HOW TO COMPLETE THIS TASK: Please copy out the full text below on insomnia types and diagnosis, word for word.
----- PAGE TEXT
Insomnia Due to Medical Disorders: As the name implies, some insomnia can be traced directly to a primary or underlying medical disorder. This type of insomnia may or may not require the use of sleep aids or other strategies depending on the circumstance.
Insomnia due to Psychiatric Disorders: Some patients may have primary psychiatric disorders which affect their ability to initiate or maintain sleep. Though treatment should be directed at the underlying disorder, some patients may require adjunctive therapy.
Insomnia due to Medications, Stimulants, or Sleep Hygiene: These are thought to be largely non-organic problems that should be treated a refinement or modification of the offending therapy or changing of the patients lifestyle that has led to the condition.
Insomnia due to dysfunction of Sleep/Wake Schedule: Up to 20% of the world population may be involved in Shift Work or fluctuating time schedules that are not in synch with their bodies’ own natural circadian rhythm. This can frequently result in insomnia. If a return to a normal sleep/wake schedule is not possible, various strategies such as Melatonin, Sleep Aids, scheduled naps, and UV light therapy may be indicated.
DIAGNOSIS
There is a number of issues that need to be identified when evaluating a patient with Insomnia. I will typically focus on Duration of symptoms, Inciting or initiating event, Sleep wake schedule, Sleep environment, Alcohol, caffeine, drugs, medication, Psychiatric history, and Medical problems. Rarely patients will require a formal Sleep Study but Sleep Logs can be very helpful for diagnosis as well as judging efficacy of interventions. The role of Actigraphy which measures ambient light and body movement as well as more non-prescripted devices are being evaluated as to the role they should play in the workup or treatment of insomnia.
----------
----- MATERIAL SHOWN
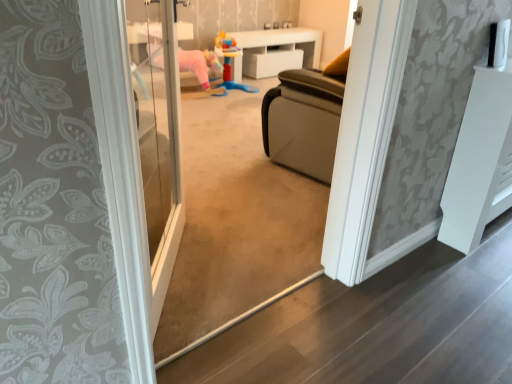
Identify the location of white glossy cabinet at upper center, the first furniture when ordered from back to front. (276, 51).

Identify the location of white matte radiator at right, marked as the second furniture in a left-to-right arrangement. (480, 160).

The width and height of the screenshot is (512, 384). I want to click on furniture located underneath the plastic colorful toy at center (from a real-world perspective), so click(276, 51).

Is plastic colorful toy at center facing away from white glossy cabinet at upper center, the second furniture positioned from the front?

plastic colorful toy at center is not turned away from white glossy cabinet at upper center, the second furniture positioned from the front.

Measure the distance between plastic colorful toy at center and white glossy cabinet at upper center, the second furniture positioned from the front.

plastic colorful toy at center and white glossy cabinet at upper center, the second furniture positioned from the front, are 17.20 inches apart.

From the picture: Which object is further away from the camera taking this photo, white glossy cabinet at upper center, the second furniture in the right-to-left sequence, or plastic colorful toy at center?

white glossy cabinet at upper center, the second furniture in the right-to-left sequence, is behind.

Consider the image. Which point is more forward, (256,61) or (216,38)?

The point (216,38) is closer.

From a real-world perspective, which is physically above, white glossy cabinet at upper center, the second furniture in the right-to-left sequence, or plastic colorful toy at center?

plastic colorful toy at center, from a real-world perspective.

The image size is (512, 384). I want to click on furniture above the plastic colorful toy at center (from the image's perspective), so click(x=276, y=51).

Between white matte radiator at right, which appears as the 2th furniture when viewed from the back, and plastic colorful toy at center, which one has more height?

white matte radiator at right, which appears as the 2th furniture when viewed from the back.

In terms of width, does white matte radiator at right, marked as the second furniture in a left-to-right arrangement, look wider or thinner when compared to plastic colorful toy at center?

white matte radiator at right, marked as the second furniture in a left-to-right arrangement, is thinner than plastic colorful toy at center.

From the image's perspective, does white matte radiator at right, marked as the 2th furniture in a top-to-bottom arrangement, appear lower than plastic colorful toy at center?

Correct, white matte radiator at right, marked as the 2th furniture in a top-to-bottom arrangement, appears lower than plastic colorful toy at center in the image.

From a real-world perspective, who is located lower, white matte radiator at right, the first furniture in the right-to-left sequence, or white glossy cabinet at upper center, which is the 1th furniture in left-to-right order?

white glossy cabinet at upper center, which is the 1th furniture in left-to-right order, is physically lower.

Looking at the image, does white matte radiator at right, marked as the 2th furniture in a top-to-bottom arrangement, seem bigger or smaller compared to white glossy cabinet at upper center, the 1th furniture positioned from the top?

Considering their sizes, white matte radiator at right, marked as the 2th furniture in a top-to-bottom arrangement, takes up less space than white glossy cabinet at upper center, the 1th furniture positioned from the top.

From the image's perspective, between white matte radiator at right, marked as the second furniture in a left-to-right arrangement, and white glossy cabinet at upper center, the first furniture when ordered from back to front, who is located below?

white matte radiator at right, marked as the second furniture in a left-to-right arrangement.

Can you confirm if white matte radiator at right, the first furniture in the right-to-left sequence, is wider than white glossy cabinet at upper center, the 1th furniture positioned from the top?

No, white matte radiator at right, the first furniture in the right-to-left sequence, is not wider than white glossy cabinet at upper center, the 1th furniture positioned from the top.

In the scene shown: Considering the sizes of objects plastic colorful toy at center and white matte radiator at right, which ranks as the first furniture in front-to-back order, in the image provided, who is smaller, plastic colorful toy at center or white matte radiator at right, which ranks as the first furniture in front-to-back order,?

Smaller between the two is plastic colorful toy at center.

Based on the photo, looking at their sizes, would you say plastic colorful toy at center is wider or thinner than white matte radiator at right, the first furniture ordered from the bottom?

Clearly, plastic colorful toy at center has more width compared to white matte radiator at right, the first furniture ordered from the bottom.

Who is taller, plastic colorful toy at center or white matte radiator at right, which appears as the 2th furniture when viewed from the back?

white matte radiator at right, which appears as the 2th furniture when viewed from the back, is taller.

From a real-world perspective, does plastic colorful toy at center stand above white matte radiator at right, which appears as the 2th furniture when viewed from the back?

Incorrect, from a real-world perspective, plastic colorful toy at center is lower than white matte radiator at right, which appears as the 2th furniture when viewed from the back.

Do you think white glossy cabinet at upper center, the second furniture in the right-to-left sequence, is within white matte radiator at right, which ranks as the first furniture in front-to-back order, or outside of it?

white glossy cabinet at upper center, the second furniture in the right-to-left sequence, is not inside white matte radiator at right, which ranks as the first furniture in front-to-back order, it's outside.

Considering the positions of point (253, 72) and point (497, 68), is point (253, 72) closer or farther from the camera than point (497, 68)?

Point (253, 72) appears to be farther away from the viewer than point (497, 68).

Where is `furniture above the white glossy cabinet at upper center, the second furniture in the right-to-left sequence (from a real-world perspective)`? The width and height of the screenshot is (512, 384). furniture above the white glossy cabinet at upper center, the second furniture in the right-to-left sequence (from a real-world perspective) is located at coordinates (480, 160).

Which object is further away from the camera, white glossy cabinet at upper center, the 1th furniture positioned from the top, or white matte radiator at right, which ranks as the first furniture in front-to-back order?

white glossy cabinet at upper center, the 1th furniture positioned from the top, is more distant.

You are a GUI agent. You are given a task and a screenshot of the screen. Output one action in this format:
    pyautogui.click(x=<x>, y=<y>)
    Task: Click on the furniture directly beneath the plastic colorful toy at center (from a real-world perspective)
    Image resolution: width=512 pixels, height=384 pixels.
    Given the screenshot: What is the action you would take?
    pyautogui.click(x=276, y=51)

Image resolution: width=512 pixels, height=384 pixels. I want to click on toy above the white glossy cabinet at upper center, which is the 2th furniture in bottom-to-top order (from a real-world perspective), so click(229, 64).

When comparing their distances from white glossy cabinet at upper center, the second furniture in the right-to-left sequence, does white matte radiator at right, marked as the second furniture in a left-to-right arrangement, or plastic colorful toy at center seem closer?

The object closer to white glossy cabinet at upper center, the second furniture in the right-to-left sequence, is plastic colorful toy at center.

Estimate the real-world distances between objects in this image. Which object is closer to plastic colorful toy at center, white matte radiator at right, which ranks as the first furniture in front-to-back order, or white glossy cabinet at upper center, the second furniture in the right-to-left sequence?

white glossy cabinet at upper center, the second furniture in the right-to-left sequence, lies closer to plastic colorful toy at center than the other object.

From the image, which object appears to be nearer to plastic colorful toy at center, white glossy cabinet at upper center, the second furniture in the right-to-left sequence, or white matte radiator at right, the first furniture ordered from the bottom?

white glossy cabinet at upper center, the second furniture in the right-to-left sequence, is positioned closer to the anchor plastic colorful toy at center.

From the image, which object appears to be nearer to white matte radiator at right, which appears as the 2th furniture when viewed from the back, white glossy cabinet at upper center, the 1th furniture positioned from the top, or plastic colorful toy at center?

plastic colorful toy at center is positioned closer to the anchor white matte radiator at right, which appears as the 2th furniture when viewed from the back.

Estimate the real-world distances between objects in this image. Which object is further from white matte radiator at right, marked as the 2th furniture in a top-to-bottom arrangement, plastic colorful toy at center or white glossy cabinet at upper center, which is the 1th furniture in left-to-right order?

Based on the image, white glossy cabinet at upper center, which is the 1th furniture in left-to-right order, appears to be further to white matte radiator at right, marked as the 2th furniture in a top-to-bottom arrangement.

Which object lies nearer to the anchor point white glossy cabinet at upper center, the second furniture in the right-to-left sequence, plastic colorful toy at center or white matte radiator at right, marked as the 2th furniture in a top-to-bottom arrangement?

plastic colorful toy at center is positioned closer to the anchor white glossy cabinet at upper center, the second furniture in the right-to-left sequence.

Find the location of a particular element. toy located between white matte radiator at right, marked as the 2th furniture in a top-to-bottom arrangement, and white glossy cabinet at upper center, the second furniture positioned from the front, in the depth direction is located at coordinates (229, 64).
----------
SOLUTION FOR THIS PROBLEM:
Insomnia Due to Medical Disorders: As the name implies, some insomnia can be traced directly to a primary or underlying medical disorder. This type of insomnia may or may not require the use of sleep aids or other strategies depending on the circumstance.
Insomnia due to Psychiatric Disorders: Some patients may have primary psychiatric disorders which affect their ability to initiate or maintain sleep. Though treatment should be directed at the underlying disorder, some patients may require adjunctive therapy.
Insomnia due to Medications, Stimulants, or Sleep Hygiene: These are thought to be largely non-organic problems that should be treated a refinement or modification of the offending therapy or changing of the patients lifestyle that has led to the condition.
Insomnia due to dysfunction of Sleep/Wake Schedule: Up to 20% of the world population may be involved in Shift Work or fluctuating time schedules that are not in synch with their bodies’ own natural circadian rhythm. This can frequently result in insomnia. If a return to a normal sleep/wake schedule is not possible, various strategies such as Melatonin, Sleep Aids, scheduled naps, and UV light therapy may be indicated.
DIAGNOSIS
There is a number of issues that need to be identified when evaluating a patient with Insomnia. I will typically focus on Duration of symptoms, Inciting or initiating event, Sleep wake schedule, Sleep environment, Alcohol, caffeine, drugs, medication, Psychiatric history, and Medical problems. Rarely patients will require a formal Sleep Study but Sleep Logs can be very helpful for diagnosis as well as judging efficacy of interventions. The role of Actigraphy which measures ambient light and body movement as well as more non-prescripted devices are being evaluated as to the role they should play in the workup or treatment of insomnia.